** Lesetext **
----------------

Der Deutsche Juristinnenbund e.V. (djb) sieht an wesentlichen Punkten Änderungsbedarf, um die Ziele des Gesetzentwurfes (insbesondere den Schutz der in der Prostitution tätigen Menschen) tatsächlich zu fördern. Auf frühere Stellungnahmen[1] wird insofern verwiesen und an dieser Stelle die Darstellung auf die problematischsten Punkte des Entwurfs beschränkt.
1. Anforderungen an die individuelle Anmeldung von Prostituierten
Die geplante individuelle Anmeldepflicht für in der Prostitution tätige Menschen sollte grundsätzlich überdacht werden. Zur konkret geplanten Ausgestaltung: Es handelt sich bei der Anmeldepflicht nicht um eine bloße Anzeige der Tätigkeit, weil die Anmeldebestätigung auch verweigert werden kann und in regelmäßigen Abständen zu verlängern ist. Diese Elemente des Entwurfs sprechen eher dafür, die sogenannte Anmeldung als eine Erlaubnispflicht für die Prostitutionsausübung zu interpretieren. Insbesondere für die kurze Gültigkeitsdauer der Anmeldebestätigung von zwei Jahren bzw. einem Jahr für Menschen unter 21 Jahren sowie das Erfordernis der Verlängerung der Anmeldung gibt es keine sachliche Begründung. Um die Betroffenen über ihre Rechte zu informieren (wofür ohnehin mildere Mittel denkbar sind), würde auch eine einmalige Anmeldung (und die Möglichkeit der Anzeige der Beendigung der Tätigkeit) ausreichen. Die angestrebte Kontrolldichte ist in ihrem Ausmaß unangemessen, insbesondere kann nicht überzeugend dargelegt werden, wie durch die Anmeldung der Schutz der Betroffenen erhöht werden kann.

----------------

** Erfasste Daten **
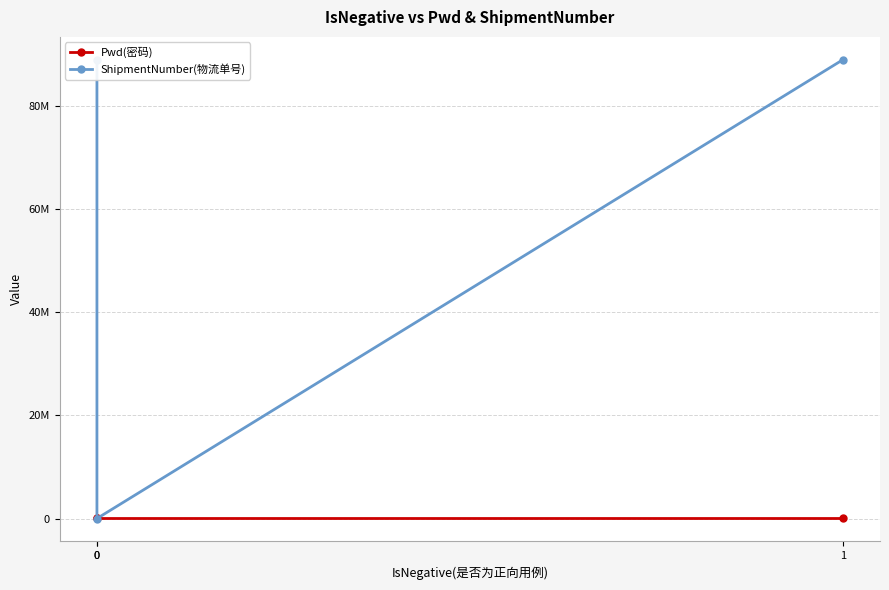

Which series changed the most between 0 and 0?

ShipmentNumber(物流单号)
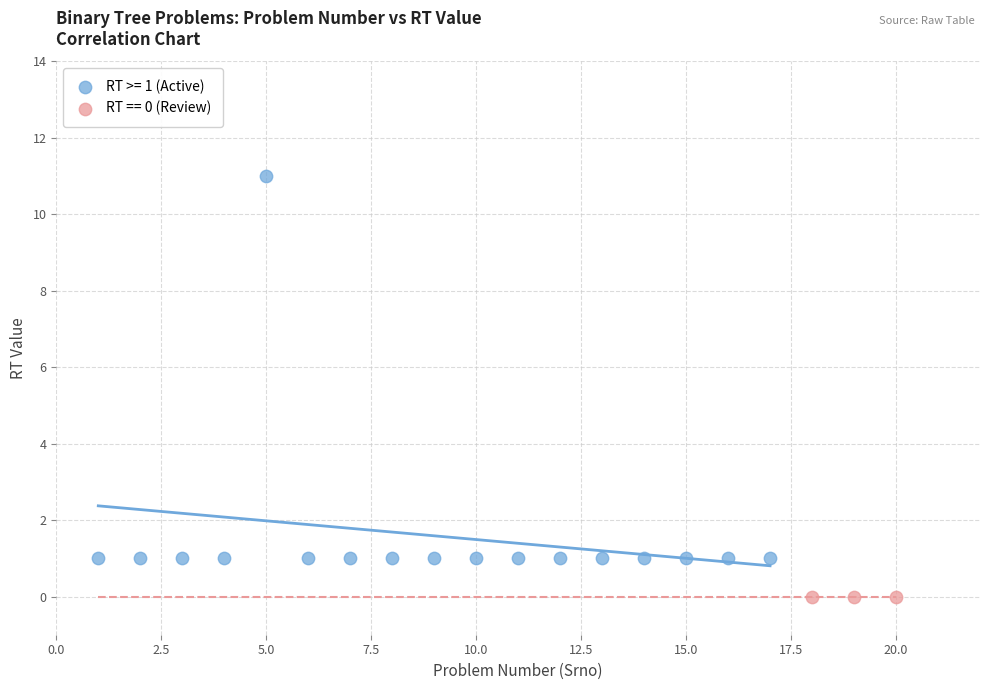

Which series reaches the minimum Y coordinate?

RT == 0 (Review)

----------------

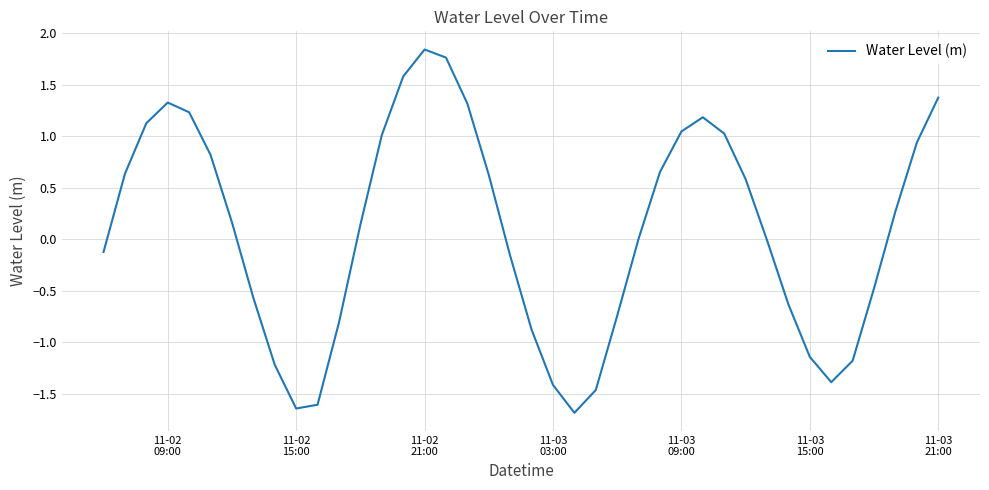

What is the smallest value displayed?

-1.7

----------------

** Aufgaben **
1. Kopiere aus dem Lesetext wortgetreu den Abschnitt von „Der Deutsche Juristinnenbund“ bis einschließlich „des Entwurfs beschränkt.“.
2. Gib aus den Einträgen die Zeilen von der Zeile mit „ShipmentNumber(物流单号)“ bis einschließlich der Zeile mit „Which series reaches“ als Markdown-Tabelle mit den Spalten „Nr.“ und „Zeile“ wieder. Lass dabei Leerzeilen und die Bilder weg.
Der Lesetext und die Einträge stammen aus verschiedenen Quellen.

** Gegebene Antworten **
1.
Der Deutsche Juristinnenbund e.V. (djb) sieht an wesentlichen Punkten Änderungsbedarf, um die Ziele des Gesetzentwurfes (insbesondere den Schutz der in der Prostitution tätigen Menschen) tatsächlich zu fördern. Auf frühere Stellungnahmen[1] wird insofern verwiesen und an dieser Stelle die Darstellung auf die problematischsten Punkte des Entwurfs beschränkt.

2.
| Nr. | Zeile |
|---|---|
| 1 | ShipmentNumber(物流单号) |
| 2 | Which series reaches the minimum Y coordinate? |